18 мая 1922. Четверг
Сегодня были мои именины. День ушел на всякие там растирания желтков, да бегания в кооператив. Вечером кое-кто пришел; было, конечно, натянуто, и скучно. Интересно было только в конце, когда остались только Завалишины. Маруся много рассказывала о французской жизни,[213] об устройстве семьи и т. д. Многое мне в корне противно, но и возразить-то нечего, все это стоит за моим умственным горизонтом. Эта громада, эта разносторонность жизни раздавила меня. Столько возникло новых, еще не затронутых вопросов, столько открылось новых областей, я даже совсем растерялась. Для меня не было сложных вопросов. Я из всего извлекала одну только суть, деталей для меня не существовало. Жизнь мне казалась длинной и узкой дорогой, впереди стоял только один вопрос — ее цель. Только теперь я представила себе всю ее сложность. Стараюсь опять все объяснить — коротко и просто. Но меня испугала такая сложность.

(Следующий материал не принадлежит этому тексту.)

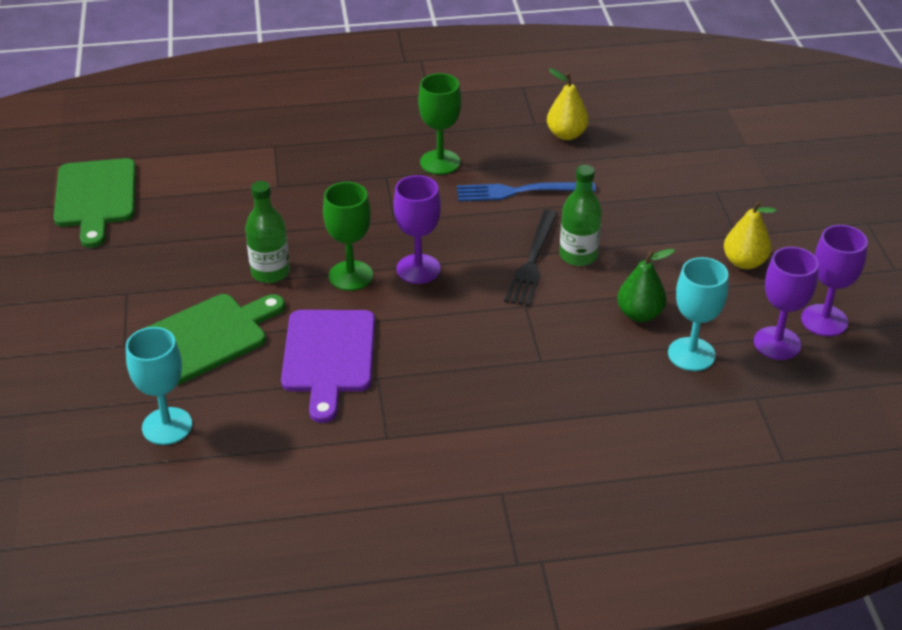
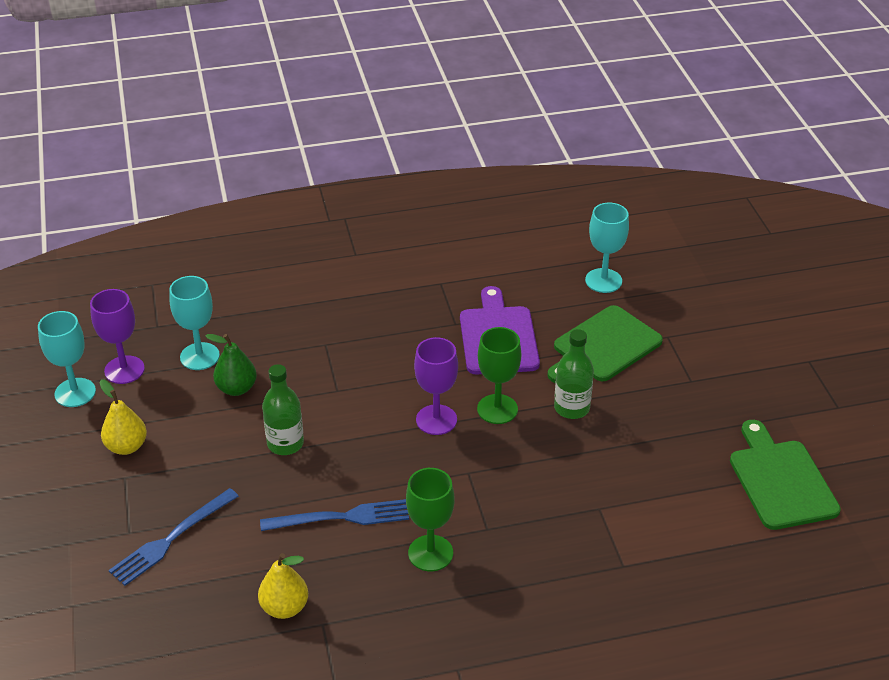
camera: 175 degrees right, 0 degrees up
(532, 261) = (329, 435): black fork -> none
(674, 184) = (172, 538): none -> blue fork
(824, 320) = (75, 392): purple goblet -> turquoise goblet

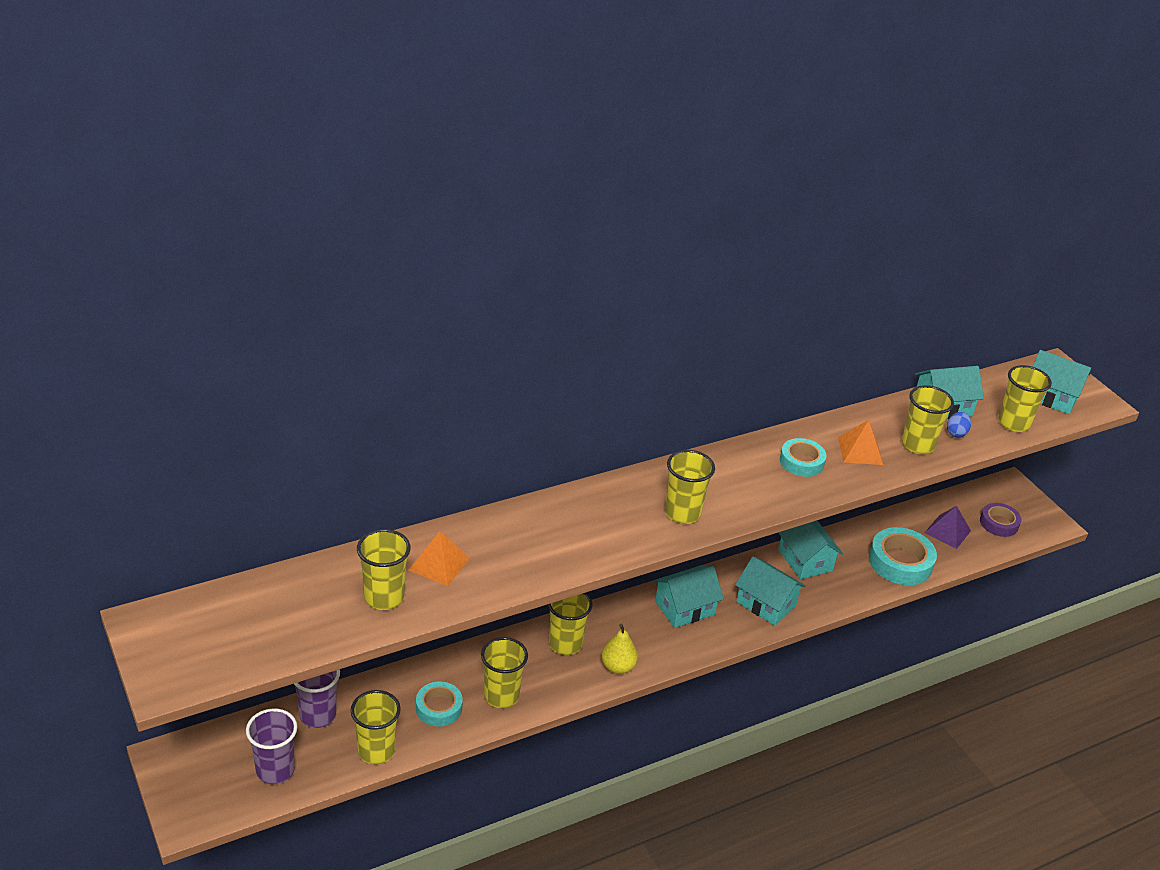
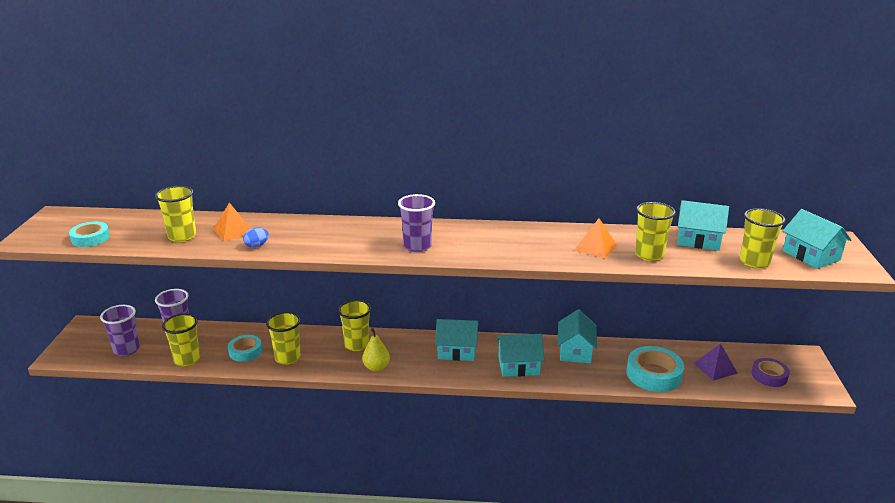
camera: 35 degrees right, 10 degrees down
(682, 513) = (417, 246): yellow cup -> purple cup
(766, 603) = (518, 366): turquoise house -> turquoise house turned 75 degrees counterclockwise
(801, 462) = (540, 242): turquoise tape -> turquoise tape (90, 238)
(956, 433) = (692, 256): blue egg -> blue egg (257, 246)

Рока, управляющего судьбой человека, нет, — это я уже давно опровергла; но я упустила из виду еще одно обстоятельство — закон, мировой закон. Мне казалось, что судьба человека в его руках; рока нет, но есть закон. Этот закон, напр<имер>, мешает женщине сделаться человеком. Французы так прямо и говорят, что женщине образования не нужно, она должна знать только хозяйство. По-моему, это отсталый взгляд. Но это ужасно! Ведь это судьба рабыни, полное обезличивание своего «я», это длинные года чинки белья, стирки пеленок, няньчания детей и ничего больше. Неужели же женщина не может устроить свою жизнь по-своему и, наравне с мужчиной, бороться и приносить пользу государству и всему человечеству? Или же это человечество настолько велико и могуче, что требует отречения от самого себя и кропотливой мелкой работы?
19 мая 1922. Пятница
Я что-то расхварываюсь. Сегодня ничего не ела, кроме двух голубцов, да куска сладкого пирога. Слабость, головокружение, хочется положить голову. Сдерживаю свое слово, пишу общий отзыв за целый день. Много свободного времени, но равно ничего не сделано.
20 мая 1922. Суббота
Сегодня я увлекаюсь романом Толстого «Воскресение». Для меня еще шире раскрылись рамки умственной жизни. В тонких психологических описаниях отношений Нехлюдова к Катюше, в столь страстном увлечении бессознательном мне послышалась едва уловимая повесть о самой себе. Я гоню от себя эту мысль, я сознаю, что это безрассудно, глупо, даже унизительно; но бывают секунды, когда я смотрю, смотрю и мне хочется узнать его (М. А. Китицына. — И.Н.) поближе; быть около него и слушать его (а он хорошо говорит). Я знаю, что он скучает; быть может, нуждается в теплом участии, в нравственной поддержке, в ласковом слове; он, хоть и закоренелый холостяк и солдафон, но и он нуждается в этом. Но это только секунды. Какое может быть у меня чувство к этому человеку, кроме, разве, уважения? Любви тут никакой не может быть. Пора сознаться, что моя прежняя «любовь» (А. В. Колчак. — И.Н.) была совсем не любовь. Так нельзя любить человека. А если я много пережила и перемучилась из-за него, даже мучаюсь и теперь, когда речь заходит о нем, то это делает меня как бы «мученицей за идею»: пока идея только в уме или на словах, то она пуста, но когда за нее страдаешь, то она получает иную окраску. Так было у Герцена. Такую же окраску получило увлечение этой, несомненно, большой личностью. Здесь иное дело. Но я не хочу предаваться этому чувству, да потом это — глупость. И его нельзя любить по-настоящему. Все это ерунда, это только минуты. Настоящей любви у меня не было. Я от того эпизода не отрекаюсь: я люблю Колчака, но люблю его как героя, как твердого защитника светлой идеи; так, как, быть может, теперь люблю Врангеля, хотя и павшего и, быть может, даже преступного.